Once you have learned how to write, the proof being a sale to somebody or something reputable, or the approval of somebody great, you should send something to a person in charge of hiring for a specific field. Sports is a great field to write about because the deeds are unexpected and often beyond belief, the emotions so near the viewing point. Who couldn't write about a miracle.
A bonus to getting a job writing or reporting about sports is the nature of the games themselves: Score is kept.
No matter how well you can write, at some point you have to make a call on the prospective victor. When it comes to sports like horse racing, it frequently comes down to this: The literature, you can keep for a day when the track is dark; be quiet and pick a winner.

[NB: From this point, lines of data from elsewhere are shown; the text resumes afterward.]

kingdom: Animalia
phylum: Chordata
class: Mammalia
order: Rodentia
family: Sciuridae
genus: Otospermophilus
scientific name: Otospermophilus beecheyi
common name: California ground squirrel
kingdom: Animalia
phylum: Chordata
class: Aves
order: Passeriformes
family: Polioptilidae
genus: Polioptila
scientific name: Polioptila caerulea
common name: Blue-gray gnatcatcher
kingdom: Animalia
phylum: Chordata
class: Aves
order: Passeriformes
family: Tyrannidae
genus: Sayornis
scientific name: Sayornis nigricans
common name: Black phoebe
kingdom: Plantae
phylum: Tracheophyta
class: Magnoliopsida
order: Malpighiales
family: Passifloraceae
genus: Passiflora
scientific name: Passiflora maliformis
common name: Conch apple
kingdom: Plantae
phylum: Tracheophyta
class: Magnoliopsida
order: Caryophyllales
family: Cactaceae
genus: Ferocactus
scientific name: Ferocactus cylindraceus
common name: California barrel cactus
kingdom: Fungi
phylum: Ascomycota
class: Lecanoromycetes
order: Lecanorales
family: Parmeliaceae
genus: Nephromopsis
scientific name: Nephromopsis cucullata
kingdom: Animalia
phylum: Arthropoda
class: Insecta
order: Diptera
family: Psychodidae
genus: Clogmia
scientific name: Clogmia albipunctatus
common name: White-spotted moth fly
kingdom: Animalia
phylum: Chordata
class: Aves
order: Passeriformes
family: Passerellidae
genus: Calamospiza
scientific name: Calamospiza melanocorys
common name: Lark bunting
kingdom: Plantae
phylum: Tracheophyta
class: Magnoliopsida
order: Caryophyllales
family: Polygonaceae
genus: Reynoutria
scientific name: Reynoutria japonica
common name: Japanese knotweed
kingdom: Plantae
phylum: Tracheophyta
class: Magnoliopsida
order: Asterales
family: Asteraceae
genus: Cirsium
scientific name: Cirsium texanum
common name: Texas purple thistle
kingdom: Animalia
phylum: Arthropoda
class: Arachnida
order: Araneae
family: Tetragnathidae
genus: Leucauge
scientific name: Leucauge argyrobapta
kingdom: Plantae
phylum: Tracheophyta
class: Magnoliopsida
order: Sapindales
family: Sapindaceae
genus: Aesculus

Opinion feeds the sports frenzy. But there's a little more to the opinion business than making a loud or smart-mouth point. Sometimes you need to have a CORRECT OPINION! Bad opinions are like ex-spouses. They're everywhere. Picking the occasional winner is what separates the comfortably employed from the anonymous Internet responders with the nicknames of titans.
So here's where we stand.
1. Read the greats, the most skilled and original.
2. Sell something good.
3. Know somebody in the business.
4. Pick some winners.
Writers occupy an offbeat place in show business lore. Writers are not like actors, who have a lot of free time. Most of us have no free time. We're either messing up and learning, or succeeding. Horse race writers in particular attract a special kind of fan or regular reader, not the groupies who fall anywhere near the stock show-biz image. Even when somebody attractive checks in, it's a brain wanting to talk late grass fractions over yielding surfaces.
Horse race writers have many readers as smart as they are.
But that doesn't mean they can pick.